Page MenuHomePhabricator

Use image popularity as a ranking signal for search on commons
Closed, DeclinedPublic

Description

Numbers of http requests for media files are stored in the data lake. We could use these as a popularity score for images, and use that as a ranking signal for image search

See here for oozie jobs that are used to import the data into cassandra for the rest api https://github.com/wikimedia/analytics-refinery/tree/master/oozie/cassandra/daily

I'd hope we could do similar to import data into the commons elasticsearch index, and then use that as a ranking signal

Event Timeline

Restricted Application added a subscriber: Aklapper. · View Herald Transcript

Popularity information is currently shipped from analytics to production elasticsearch with an airflow job: https://github.com/wikimedia/wikimedia-discovery-analytics/blob/master/airflow/dags/transfer_to_es.py

Popularity score today is a percentage of on-wiki page views reported by wmf.pageview_hourly, calculated in https://github.com/wikimedia/wikimedia-discovery-analytics/blob/master/airflow/dags/popularity_score.py

Probably the popularity score needs to be adjusted to separately calculate a popularity score for commons using the alternate data source, drop commons from the data sourced from wmf.pageview_hourly, and then union the two sets together.

Makes sense to me ... would I be right in saying that this seems more like something you guys might implement rather than us?

Yes this is something we can take care of.
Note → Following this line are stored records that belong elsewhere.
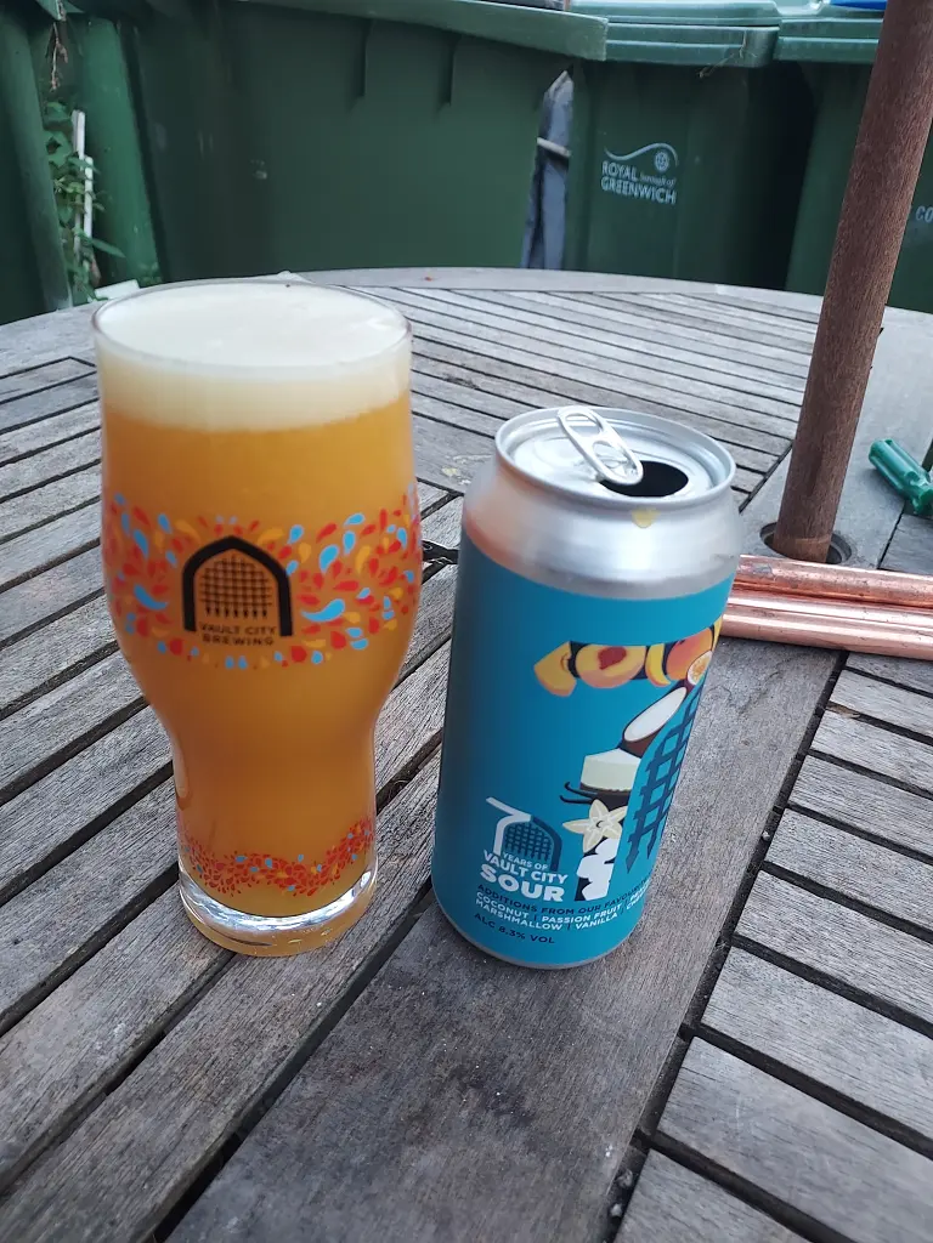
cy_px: 622
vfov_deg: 71.6
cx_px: 466
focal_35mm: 24
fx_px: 862
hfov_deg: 56.8
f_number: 1.8
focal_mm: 4.6
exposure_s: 1/50
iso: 250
Is there a timeline?

It's part of the SDAW work. No deadline atm, though it'd be good to have it ready for when we convert the mediasearch to use elastic properly (expect to have that a couple of weeks from now)

dcausse triaged this task as Medium priority.Jun 22 2020, 7:20 AM
dcausse moved this task from needs triage to ML & Data Pipeline on the Discovery-Search board.

Various groundwork has been laid for this that should allow progress to start soon-ish.

waiting on our analytics<->elasticsearch pipeline to support non-content namespaces. That is waiting on a cluster restart and testing of the new support when shipping ores drafttopic predictions.

CBogen subscribed.

The Structured Data team has decided to nix the popularity filter because it isn't that useful, and has decided that the current information in incoming_links is enough for ranking, so we are closing this task.